Pero también hablan contigo. Te revelan algo. La relación con cada dios crece a través de las partidas.

Esto no es decoración. Es el juego.

Las bendiciones de los dioses del Olimpo cambian cómo juegas en cada run de Hades


Y no avanzas solo escapando. Avanzas volviendo. Hablando una vez más con Aquiles, con Nyx, con Tánatos, con Megera. La repetición deja de ser repetición y se vuelve intimidad.

Hades no va solo de huir del Inframundo. Va de volver a casa.


La música la compuso Darren Korb, que lleva con Supergiant desde Bastion y que con cada proyecto demuestra que puede hacer algo completamente distinto. En Hades mezcló metal progresivo, música de la Grecia antigua y electrónica.

El resultado suena exactamente como debería sonar el Inframundo si existiera hoy.


Supergiant lanzó Hades en Early Access en diciembre de 2018 y lo desarrolló en público durante casi dos años, con actualizaciones regulares que añadían historia, personajes y mecánicas. Cuando salió completo en septiembre de 2020, ganó decenas de premios de Juego del Año y terminó convertido en uno de los indies más celebrados de la década.

No fue suerte. Fue que llevaban dos años construyendo exactamente lo que el juego necesitaba.

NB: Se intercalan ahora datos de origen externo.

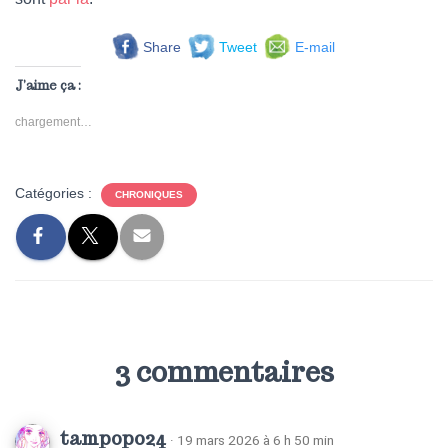
Share
Tweet
E-mail
J’aime ça :
chargement…
Catégories :
CHRONIQUES
3 commentaires
tampopo24
· 19 mars 2026 à 6 h 50 min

La Mansión del Inframundo — el hogar de Zagreus y los personajes que lo reciben en cada regreso


Lo que hace memorable a Hades no es ninguna mecánica individual. Es que todas trabajan en la misma dirección: el combate es satisfactorio, los personajes enganchan, la música empuja. Y el roguelite — que en otros juegos puede volverse repetitivo — aquí mantiene la narrativa viva.

Cada muerte es un capítulo. Cada intento, uno más.

Está en PC, PlayStation, Xbox y Nintendo Switch. Si nunca has jugado un roguelite, este es el mejor lugar para empezar. Y aunque ya existe Hades II, el primero sigue siendo la puerta de entrada perfecta al género.

Probablemente mueras cien veces antes de llegar al final. No te preocupes. Eso es el punto.